Program: Oral and Poster Abstracts
Session: 723. Allogeneic Transplantation: Long-Term Follow-Up and Disease Recurrence: Poster I
Hematology Disease Topics & Pathways:
Clinical Practice (Health Services and Quality)
Saturday, December 9, 2023, 5:30 PM-7:30 PM

Sina Alexandra Beer, MD*, Johanna Blaettel*, Kristina Reuss, MD*, Jan Christian Schröder, MD*, Wichard Vogel, MD*, Christoph Faul, MD, Wolfgang Andreas Bethge, MD* and Claudia Lengerke, MD

Department of Internal Medicine II, Hematology, Oncology, Clinical Immunology and Rheumatology, University Hospital Tuebingen, Tuebingen, Germany

Increasing outpatient care in all medical departments will pose a challenge for daily routines and force us to rethink established processes. In hemato-oncology there is good evidence for the continuous improvement of overall survival after allogeneic stem cell transplantation (allo-HCT) during the last decades. However, the chronic character of the underlying hematopoietic malignancy and the accompanying long-lasting consequences of an allo-HCT are often not properly addressed in follow-up care. The health care status of this population should be determined on physical and mental condition and serious longer-term sequelae need to be monitored more closely than on quarterly basis. Patient-reported outcome measurements (PROMs) are able to address this issue in clinical routine and capture the multidimensional construct of quality of life (QoL). PROMs focus mainly on how a patient survives after a treatment, and not only on whether she/he survives and how long.

====

Resume the abstract on patient-reported outcomes after allogeneic stem cell transplantation, starting right after its last sentence.

# DATA TO EXAMINE
====

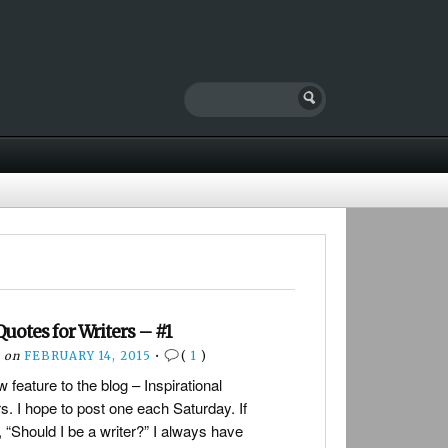
Quotes for Writers – #1
on
FEBRUARY 14, 2015
•
(
1
)
 feature to the blog – Inspirational
s. I hope to post one each Saturday. If
“Should I be a writer?” I always have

====

# ANSWER SECTION
Patients and Methods
We performed a cross-sectional survey including all adult allo-HCT recipients who attended follow-up care in the period from March to July 2023 at the University Hospital Tübingen, Germany. Eligible participants completed both, the EORTC Core Quality of Life questionnaire (EORTC QLQ-C30) and the Functional Assessment of Cancer Therapy General (FACT-G) with the subscale for Bone Marrow Transplantation (FACT-BMT). We built 8 cohorts (day 30, day 100, month 6, month 12, year 3, year 5, year 10 and >10 years) to evaluate QoL after allo-HCT and to identify predictors like age, performance status (PS), conditioning regime, graft-versus-host disease (GvHD) development and relapse.

We included 200 recipients (93 women, average age 54.2 years) who received allo-HCT between 2004 and 2022. The majority was treated for acute leukemia (n=95), followed by chronic leukemia (n=16), myelofibrosis (n=25), myelodysplastic neoplasm (n=20), lymphoma/myeloma (n=14) and others (n=30). 82.5% (n=165) received reduced-intensity conditioning (RIC) and 17.5% (n=35) myeloablative conditioning (MAC). 75.5% (n=151) of allogeneic donors were HLA-matched, 14.5% (n=29) HLA-mismatched and 8.5% (n=17) haplo-identical. The median follow-up was 43.4 months with the following patient numbers in the 8 cohorts: n=25 (d30), n=21 (d100), n=24 (m6), n=34 (m12), n=32 (y3), n=30 (y5), n=23 (y10) and n=11 (>10y). 73% (n=146) showed complete remission at last follow up, 14% (n=28) relapsed. Acute GvHD was observed in 39% (n=78) with additional 6.5% (n=13) suspected to have one. Chronic GvHD was observed in 39.5% (n=79).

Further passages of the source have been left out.